TASK PROMPT: Filter the items below, keeping every line that contains the word "Rendered".

>> Begin AVAILABLE RECORDS

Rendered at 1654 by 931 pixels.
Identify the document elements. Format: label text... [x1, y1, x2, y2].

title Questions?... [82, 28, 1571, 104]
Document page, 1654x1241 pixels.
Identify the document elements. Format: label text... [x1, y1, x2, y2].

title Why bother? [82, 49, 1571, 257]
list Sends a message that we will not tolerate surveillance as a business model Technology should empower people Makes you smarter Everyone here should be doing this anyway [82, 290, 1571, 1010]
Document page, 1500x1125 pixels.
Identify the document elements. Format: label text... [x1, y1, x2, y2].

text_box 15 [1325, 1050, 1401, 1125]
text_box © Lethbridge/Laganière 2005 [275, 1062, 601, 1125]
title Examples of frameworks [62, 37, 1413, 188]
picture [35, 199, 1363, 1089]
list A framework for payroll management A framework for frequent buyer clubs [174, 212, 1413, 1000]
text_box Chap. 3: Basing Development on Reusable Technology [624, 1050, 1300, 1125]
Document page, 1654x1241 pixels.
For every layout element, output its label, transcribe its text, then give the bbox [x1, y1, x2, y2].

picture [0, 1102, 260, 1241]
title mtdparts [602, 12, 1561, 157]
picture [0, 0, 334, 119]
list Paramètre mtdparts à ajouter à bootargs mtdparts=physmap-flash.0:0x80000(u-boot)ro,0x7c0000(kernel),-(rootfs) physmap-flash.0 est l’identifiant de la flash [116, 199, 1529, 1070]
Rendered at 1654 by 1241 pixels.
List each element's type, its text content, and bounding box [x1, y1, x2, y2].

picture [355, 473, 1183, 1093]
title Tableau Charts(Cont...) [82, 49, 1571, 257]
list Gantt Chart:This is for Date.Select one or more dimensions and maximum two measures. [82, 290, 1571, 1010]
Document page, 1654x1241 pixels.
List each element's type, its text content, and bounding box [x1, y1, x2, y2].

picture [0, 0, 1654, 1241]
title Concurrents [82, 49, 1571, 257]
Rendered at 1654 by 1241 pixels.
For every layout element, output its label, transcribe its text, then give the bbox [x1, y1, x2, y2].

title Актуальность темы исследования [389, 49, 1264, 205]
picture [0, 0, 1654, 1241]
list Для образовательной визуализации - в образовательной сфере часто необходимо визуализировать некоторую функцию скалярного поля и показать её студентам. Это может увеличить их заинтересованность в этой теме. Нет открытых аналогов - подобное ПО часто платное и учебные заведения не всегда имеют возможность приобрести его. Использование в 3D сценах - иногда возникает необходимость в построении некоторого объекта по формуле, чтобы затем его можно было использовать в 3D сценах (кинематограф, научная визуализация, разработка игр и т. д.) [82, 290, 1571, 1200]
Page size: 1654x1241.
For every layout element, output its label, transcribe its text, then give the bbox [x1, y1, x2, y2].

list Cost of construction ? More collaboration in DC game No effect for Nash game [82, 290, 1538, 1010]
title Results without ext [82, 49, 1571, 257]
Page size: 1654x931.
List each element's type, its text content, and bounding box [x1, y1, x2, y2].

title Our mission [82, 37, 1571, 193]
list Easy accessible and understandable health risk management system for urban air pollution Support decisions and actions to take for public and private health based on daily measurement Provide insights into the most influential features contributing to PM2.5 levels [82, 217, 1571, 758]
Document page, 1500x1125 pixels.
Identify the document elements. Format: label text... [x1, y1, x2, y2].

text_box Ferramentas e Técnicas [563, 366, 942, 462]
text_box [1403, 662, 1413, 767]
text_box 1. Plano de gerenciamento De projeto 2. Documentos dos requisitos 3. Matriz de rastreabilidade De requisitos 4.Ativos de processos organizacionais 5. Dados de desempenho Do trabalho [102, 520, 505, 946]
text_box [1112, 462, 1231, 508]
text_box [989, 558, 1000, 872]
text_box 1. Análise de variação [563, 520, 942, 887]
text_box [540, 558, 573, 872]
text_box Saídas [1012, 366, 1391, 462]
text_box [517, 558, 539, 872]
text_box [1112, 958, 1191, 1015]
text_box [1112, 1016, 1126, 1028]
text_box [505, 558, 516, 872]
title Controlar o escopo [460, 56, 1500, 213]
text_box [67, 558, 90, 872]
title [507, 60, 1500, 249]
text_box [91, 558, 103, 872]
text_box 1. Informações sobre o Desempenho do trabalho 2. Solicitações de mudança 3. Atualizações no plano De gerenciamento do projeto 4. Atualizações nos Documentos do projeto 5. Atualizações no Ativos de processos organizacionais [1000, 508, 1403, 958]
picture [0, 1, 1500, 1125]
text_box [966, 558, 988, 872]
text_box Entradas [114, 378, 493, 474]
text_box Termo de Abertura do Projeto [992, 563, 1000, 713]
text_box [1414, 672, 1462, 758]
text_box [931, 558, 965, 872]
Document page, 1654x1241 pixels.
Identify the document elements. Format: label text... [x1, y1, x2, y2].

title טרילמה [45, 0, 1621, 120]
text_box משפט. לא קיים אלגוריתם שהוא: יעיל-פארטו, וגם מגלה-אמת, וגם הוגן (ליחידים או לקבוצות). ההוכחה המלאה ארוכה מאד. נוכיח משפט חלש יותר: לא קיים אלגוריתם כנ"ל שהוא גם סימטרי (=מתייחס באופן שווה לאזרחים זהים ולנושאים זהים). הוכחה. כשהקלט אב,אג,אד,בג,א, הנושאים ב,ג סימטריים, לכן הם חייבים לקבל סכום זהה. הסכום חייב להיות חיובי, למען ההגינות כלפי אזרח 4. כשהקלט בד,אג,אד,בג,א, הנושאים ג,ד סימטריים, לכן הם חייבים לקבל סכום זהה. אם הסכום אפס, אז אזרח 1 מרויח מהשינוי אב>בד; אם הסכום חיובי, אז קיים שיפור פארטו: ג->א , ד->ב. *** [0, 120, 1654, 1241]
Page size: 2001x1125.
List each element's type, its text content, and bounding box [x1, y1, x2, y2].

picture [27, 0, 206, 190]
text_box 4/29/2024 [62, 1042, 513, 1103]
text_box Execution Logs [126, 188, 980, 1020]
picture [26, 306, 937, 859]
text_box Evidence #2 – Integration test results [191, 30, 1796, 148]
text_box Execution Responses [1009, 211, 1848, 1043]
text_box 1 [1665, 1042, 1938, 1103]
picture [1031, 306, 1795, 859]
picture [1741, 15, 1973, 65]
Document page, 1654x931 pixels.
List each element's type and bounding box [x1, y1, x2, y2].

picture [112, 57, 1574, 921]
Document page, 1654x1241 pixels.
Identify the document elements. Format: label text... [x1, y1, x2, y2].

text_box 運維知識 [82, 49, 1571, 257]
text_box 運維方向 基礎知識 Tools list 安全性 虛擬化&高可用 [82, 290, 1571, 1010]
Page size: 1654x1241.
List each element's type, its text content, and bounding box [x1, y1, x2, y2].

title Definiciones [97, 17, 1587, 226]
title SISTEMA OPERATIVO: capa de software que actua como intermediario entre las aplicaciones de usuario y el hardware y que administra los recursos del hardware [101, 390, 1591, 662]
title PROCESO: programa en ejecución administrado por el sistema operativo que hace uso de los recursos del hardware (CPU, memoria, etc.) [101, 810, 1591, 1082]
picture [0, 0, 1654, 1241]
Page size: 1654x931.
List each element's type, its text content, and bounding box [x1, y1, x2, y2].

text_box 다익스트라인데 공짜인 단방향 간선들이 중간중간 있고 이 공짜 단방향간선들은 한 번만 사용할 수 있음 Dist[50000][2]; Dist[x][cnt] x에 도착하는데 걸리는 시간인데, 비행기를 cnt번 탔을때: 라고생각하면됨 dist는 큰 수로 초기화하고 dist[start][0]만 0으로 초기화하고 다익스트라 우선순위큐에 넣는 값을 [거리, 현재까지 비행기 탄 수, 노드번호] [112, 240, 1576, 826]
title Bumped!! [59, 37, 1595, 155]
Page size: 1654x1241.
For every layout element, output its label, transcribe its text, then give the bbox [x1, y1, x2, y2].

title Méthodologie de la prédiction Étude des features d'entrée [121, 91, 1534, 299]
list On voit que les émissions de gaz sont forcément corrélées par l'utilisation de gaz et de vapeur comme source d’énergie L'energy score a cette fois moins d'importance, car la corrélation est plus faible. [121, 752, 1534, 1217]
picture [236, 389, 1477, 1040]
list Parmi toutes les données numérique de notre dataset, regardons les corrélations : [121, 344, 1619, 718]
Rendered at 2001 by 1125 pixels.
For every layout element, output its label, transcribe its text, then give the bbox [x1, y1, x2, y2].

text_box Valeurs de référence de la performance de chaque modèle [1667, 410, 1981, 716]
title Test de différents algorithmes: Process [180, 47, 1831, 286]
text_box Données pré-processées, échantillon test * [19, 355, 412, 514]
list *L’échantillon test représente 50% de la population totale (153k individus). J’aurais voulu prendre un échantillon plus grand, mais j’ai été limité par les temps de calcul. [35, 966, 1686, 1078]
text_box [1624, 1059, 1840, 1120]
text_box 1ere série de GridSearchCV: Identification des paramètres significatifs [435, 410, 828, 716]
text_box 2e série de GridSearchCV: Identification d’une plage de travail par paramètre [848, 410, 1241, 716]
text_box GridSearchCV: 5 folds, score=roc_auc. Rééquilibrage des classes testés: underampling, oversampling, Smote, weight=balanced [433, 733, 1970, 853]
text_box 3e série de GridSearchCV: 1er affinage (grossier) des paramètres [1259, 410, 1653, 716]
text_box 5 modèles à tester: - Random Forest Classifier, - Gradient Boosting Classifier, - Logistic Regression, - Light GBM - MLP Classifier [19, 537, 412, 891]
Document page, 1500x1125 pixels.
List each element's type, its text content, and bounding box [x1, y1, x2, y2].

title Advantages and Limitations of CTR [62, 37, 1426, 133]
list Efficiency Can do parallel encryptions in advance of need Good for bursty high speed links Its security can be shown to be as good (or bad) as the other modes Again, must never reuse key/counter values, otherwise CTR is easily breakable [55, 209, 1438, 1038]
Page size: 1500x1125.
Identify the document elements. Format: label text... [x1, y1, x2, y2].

>> End AVAILABLE RECORDS

ANSWER TO THE TASK:
Rendered at 1654 by 931 pixels.
Rendered at 1654 by 1241 pixels.
Rendered at 1654 by 1241 pixels.
Rendered at 2001 by 1125 pixels.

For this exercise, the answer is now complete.